Has Jonathan Hickman created yet another hit? Or is this a miss? Read on to find out.
The official description from Image:
“TODAY, TOMORROW, THE GRAVE” A murder at a wedding reveals a fifty year-old secret. At great cost, a man with a dying wife is given the opportunity to save her. A lost tribe is reborn in another time. All seemingly disparate events which force relics from the Greatest Generation to come together for one last mission. Brought to you by award-winning writer JONATHAN HICKMAN and fan-favorite artist, RYAN BODENHEIM, THE DYING AND THE DEAD is high adventure meets end-of-life. 60 pages of story!

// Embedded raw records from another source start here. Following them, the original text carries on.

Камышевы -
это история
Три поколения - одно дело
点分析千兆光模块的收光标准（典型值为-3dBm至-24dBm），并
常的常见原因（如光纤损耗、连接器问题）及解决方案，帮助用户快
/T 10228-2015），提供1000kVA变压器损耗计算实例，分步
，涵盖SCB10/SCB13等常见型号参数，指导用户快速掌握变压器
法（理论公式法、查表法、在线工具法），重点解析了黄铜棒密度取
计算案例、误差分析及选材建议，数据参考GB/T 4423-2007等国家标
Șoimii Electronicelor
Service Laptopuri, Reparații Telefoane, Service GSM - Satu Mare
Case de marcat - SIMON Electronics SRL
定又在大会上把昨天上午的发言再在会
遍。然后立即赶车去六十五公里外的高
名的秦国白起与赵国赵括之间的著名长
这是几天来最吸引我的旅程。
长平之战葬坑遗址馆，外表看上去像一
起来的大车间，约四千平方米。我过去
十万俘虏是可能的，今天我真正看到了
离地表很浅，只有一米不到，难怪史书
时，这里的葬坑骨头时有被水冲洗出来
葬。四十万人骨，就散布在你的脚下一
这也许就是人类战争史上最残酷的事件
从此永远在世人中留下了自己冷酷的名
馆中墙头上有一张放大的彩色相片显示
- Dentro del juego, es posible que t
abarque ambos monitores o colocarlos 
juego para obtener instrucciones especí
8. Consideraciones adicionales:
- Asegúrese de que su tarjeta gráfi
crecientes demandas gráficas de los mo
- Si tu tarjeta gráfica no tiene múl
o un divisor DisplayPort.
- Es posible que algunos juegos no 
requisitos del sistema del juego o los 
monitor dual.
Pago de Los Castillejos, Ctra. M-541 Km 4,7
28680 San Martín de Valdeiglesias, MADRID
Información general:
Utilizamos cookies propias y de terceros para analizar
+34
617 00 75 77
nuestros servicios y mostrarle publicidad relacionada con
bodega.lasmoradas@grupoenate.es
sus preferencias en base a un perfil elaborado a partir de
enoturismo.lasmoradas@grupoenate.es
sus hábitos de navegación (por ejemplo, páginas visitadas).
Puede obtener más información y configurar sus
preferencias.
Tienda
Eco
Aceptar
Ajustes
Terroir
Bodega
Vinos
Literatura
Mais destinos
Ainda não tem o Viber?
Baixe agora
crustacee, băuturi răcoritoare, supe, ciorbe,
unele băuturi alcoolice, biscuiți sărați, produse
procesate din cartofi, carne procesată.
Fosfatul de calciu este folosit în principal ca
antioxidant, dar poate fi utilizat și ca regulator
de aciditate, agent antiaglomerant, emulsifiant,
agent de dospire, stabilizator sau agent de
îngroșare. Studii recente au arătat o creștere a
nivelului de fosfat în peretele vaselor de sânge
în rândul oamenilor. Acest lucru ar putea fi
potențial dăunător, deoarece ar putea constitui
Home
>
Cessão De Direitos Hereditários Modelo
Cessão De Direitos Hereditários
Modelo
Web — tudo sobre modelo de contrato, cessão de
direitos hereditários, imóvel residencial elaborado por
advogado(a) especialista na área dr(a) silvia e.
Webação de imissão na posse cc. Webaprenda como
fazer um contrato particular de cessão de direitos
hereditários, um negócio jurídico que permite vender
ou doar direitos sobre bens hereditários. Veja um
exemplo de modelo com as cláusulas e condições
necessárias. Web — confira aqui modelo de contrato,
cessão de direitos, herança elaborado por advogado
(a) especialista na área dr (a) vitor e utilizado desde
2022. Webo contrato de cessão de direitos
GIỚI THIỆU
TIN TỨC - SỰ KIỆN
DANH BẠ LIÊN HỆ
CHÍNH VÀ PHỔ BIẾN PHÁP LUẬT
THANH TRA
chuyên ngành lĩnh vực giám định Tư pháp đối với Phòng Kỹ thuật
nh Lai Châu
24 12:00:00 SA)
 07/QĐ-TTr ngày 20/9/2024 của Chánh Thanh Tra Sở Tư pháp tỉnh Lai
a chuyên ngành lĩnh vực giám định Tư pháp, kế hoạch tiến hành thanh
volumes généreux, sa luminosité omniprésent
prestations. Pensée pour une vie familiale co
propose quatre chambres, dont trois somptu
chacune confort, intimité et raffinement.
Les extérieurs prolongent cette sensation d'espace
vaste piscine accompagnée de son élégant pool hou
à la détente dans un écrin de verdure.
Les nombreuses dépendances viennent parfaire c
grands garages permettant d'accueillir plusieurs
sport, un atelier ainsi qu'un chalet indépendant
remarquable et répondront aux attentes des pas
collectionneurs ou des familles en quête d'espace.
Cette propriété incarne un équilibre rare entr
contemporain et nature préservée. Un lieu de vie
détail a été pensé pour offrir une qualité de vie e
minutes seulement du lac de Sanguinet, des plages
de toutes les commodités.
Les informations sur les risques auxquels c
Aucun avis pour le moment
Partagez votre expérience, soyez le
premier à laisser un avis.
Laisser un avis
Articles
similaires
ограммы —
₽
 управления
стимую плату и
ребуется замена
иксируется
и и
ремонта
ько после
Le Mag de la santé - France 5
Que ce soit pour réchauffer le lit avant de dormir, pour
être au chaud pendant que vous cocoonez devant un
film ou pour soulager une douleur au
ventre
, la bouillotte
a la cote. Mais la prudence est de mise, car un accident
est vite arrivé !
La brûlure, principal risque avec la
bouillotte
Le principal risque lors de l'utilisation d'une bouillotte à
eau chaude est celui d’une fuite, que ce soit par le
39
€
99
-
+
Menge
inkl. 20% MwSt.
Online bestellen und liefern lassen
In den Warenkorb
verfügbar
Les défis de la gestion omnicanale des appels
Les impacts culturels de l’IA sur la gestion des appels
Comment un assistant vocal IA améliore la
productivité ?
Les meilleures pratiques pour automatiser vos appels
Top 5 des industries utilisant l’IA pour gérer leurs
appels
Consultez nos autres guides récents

I have to admit, I’m not a huge fan of Jonathan Hickman‘s work. Despite the writer/creator gaining critical acclaim for various series, both independent and within the big two, I’ve personally never been overly invested in any, finding some a little overrated. Now this doesn’t mean that I don’t like his work, having followed several different series from the writer. That being said, I have been looking forward to The Dying and the Dead, and now that it’s finally out, I can divulge whether I’m more enthusiastic about this, than I have about Hickman’s other work.
Giving us an oversized sixty page first issue, Jonathan Hickman once again does a fine job of kickstarting another intriguing concept. Though it’s yet to be determined whether this series can hold it’s own in the long run, it’s first issue certainly has this fanboy captivated, with Hickman’s weird style of storytelling being extremely alluring. He also manages to manages to inject several different types of emotion into his script, as between the mysterious family affair near the start of this issue, and the heartwarming motives of protagonist, Colonel Edward James Canning, there’s plenty of dramatic elements.
Joining Hickman on this series is none other than his Secret and A Red Mass for Mars collaborator, Ryan Bodenheim. Delivering exquisitely detailed panels, Bodenheim creates a fabulous look for this tale, with his bold lines allowing for a lot of depth. He also manages to convey the emotion within Hickman’s script wonderfully, as though some facial expressions feel a little stiff, the drama and atmosphere within is extremely striking. The colours of Michael Garland also prove fascinating, with his soft palette complimenting Bodenheim’s visuals wonderfully, as well as matching the familiar tone that has been built throughout Hickman’s various titles.
The Dying and the Dead gets off to a terrific start, as though the story naturally still need to prove whether it’s worthy of a permanent spot of fans pull lists, it easily does enough to merit picking up the second issue. Highly recommended.